Ein Israeli wurde in Abwesenheit Vater
Präsident Herzog schrieb auf X, der freigelassene Sagui Dekel-Chen (36) werde nun seine während seiner Geiselhaft geborene Tochter kennenlernen. Israelischen Medien zufolge reagierte der Mann bereits freudig auf die Nachricht, dass er eine dritte Tochter bekommen habe. Auf die Frage nach seinem Gesundheitszustand habe er geantwortet: Es gehe ihm gut, er habe eine Tochter. Israelische Medien verbreiteten ein Foto, dass ihn lächelnd beim Wiedersehen mit seiner Frau zeigt.
Während Iair Horn freigelassen wurde, bleibt sein jüngerer Bruder in Hamas-Gefangenschaft. Der 46-Jährige habe die Hälfte seines Gewichts verloren, sagten Angehörige Medien zufolge.
Frei kam zudem Alexander (Sascha) Trufanov, der auch einen russischen Pass besitzt. Bei dem Terrorüberfall wurde sein Vater getötet. Seine Angehörigen wissen eigenen Angaben zufolge nicht, ob Trufanov dies klar ist. Der Palästinensische Islamische Dschihad veröffentlichte mehrere Videos des 29-Jährigen, zuletzt kurz vor seiner Freilassung.
Die drei wurden nach ihrer Freilassung zunächst in eine Armeeeinrichtung in Südisrael gebracht und dort untersucht. Anschließen wurden sie in Krankenhäuser geflogen. Dort sollen sie demnach weitere Angehörige treffen.
Terroristen der Hamas und anderer extremistischer Gruppen hatten bei ihrem Überfall auf Israel am 7. Oktober 2023 rund 1.200 Menschen getötet und mehr als 250 Israelis als Geiseln in den Gazastreifen verschleppt. Der Überfall war der Auslöser des Kriegs in dem abgeriegelten Küstengebiet, wo seither laut der von der Hamas kontrollierten Gesundheitsbehörde mehr als 48.200 Menschen getötet wurden. Die Zahl unterscheidet nicht zwischen Zivilisten und Kämpfern.
Auch palästinensische Häftlinge kommen frei
Israel begann nach der Freilassung der Geiseln damit, palästinensische Häftlinge aus Gefängnissen zu entlassen. Ein Kleinbus mit Insassen aus dem israelischen Ofer-Gefängnis im Westjordanland erreichte Ramallah, meldeten israelische und palästinensische Medien. Dort begrüßten sie demnach Hunderte Menschen jubelnd.
Insgesamt sollten im Gegenzug für die drei israelischen Männer 369 inhaftierte Palästinenser freikommen – darunter 333 Personen, die im Gazastreifen nach dem 7. Oktober festgenommen wurden sowie 36 zu lebenslangen Haftstrafen verurteilte Palästinenser aus dem Westjordanland und aus Ost-Jerusalem. Mehrere werden aufgrund ihrer schweren Straftaten im Rahmen des Abkommens ins Ausland gebracht.
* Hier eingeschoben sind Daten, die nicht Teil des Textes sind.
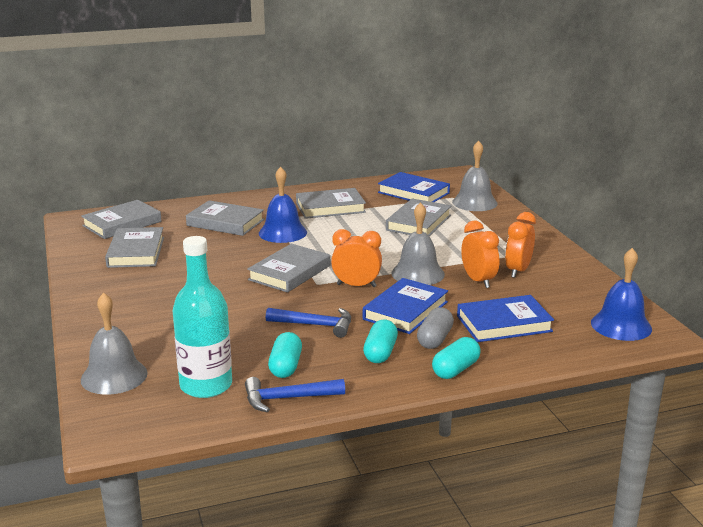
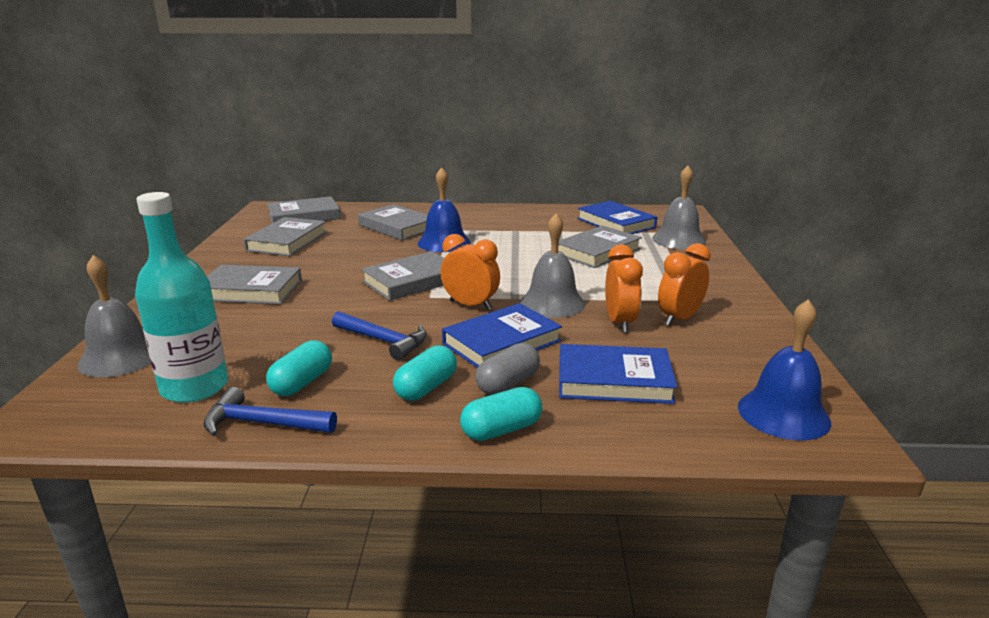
camera: 20 degrees right, 0 degrees up
grey book [296,188,366,219] -> grey book moved to [207,265,302,304]

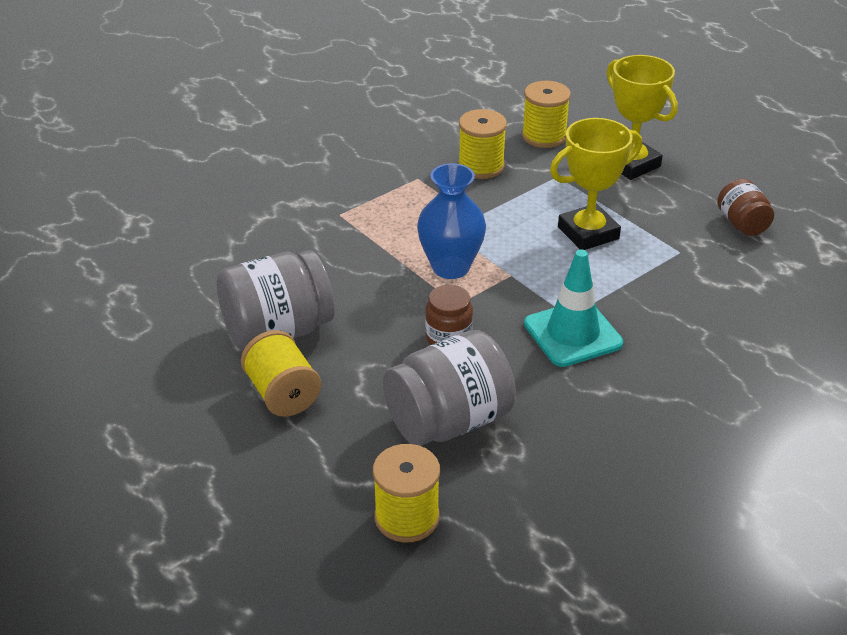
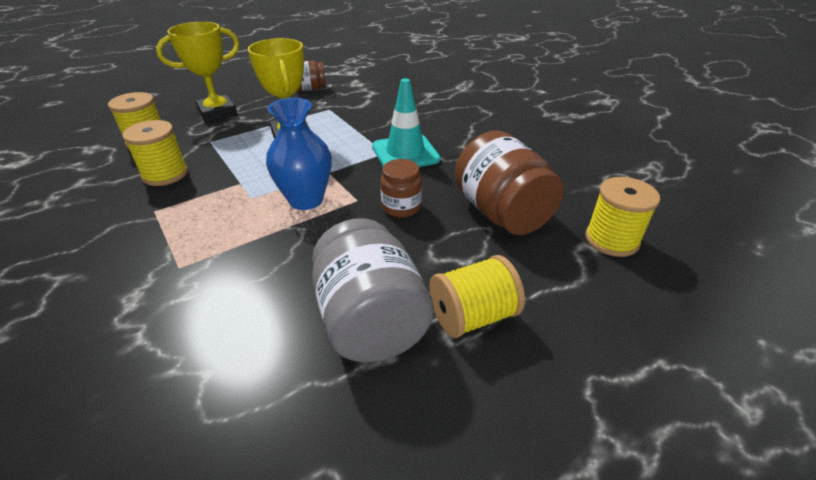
camera: 85 degrees left, 0 degrees up
grey jar [383,330,516,446] -> brown jar [455,131,564,235]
Israelische Medien meldeten, Hunderte der freikommenden Palästinenser hätten auf Anordnung Israels Pullover mit einem Davidstern und der arabischen Aufschrift „Wir vergessen nicht, wir vergeben nicht“ tragen müssen. Dies sei offenbar eine Reaktion auf die Inszenierungen der Islamisten rund um die Geiselfreilassungen im Gazastreifen, schrieb die Zeitung „Times of Israel“.
Waffenruhe stand auf der Kippe
Die Hamas hatte die nun erfolgte Freilassung zunächst auf unbestimmte Zeit verschoben. Israel drohte daraufhin mit einem Neubeginn des Kriegs, und US-Präsident Donald Trump stellte den Islamisten ein Ultimatum, um die Freilassung aller verbliebenen Geiseln zu erzwingen. Die Islamistenorganisation lenkte nach Vermittlungsgesprächen in Ägypten schließlich ein. Ein Scheitern der fragilen Waffenruhe konnte noch einmal abgewendet werden.
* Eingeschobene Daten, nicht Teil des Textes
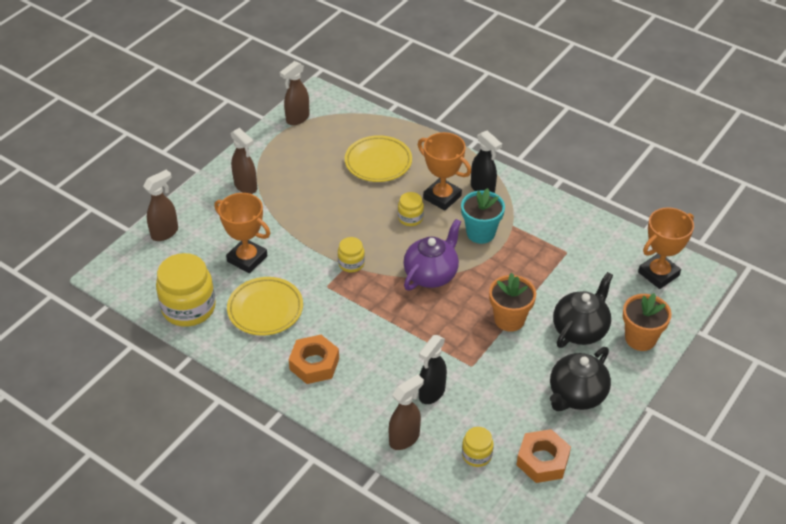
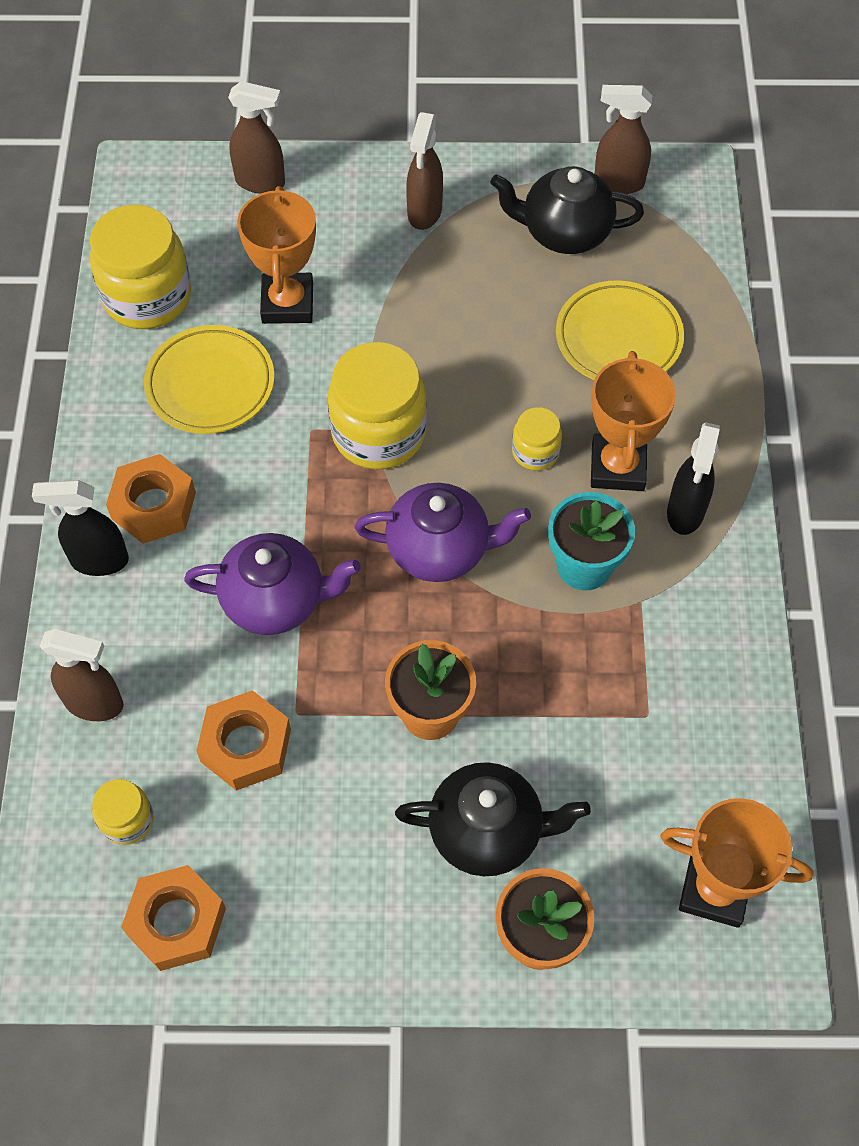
camera: 55 degrees right, 15 degrees up
yellow jar [338,237,365,272] -> yellow jar [328,342,427,470], size x1.99
black spray bottle [419,335,447,404] -> black spray bottle moved to [32,480,129,576]
black teapot [550,347,611,411] -> black teapot moved to [490,166,644,254]
none -> purple teapot [184,533,361,635]
none -> orange nut [197,690,291,791]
Nun noch 73 Geiseln im Gazastreifen - 37 am Leben
Seit Beginn der Waffenruhe im Gaza-Krieg am 19. Januar haben Islamisten im Gazastreifen inzwischen in mehreren Runden 19 Geiseln im Rahmen des Deals freigelassen. Zusätzlich kamen fünf aus Israel entführte Thailänder unabhängig der Vereinbarung frei. 14 weitere Entführte, darunter acht Tote, sollen in den kommenden zwei Wochen im Rahmen der ersten Phase des Deals übergeben werden.
Insgesamt werden jetzt noch 73 Geiseln im Gazastreifen festgehalten, darunter 36 Leichen. Weitere lebende Verschleppte sollen in einer zweiten Phase des Deals freikommen. Ob die zweite Phase tatsächlich umgesetzt, ist derzeit aber völlig ungewiss.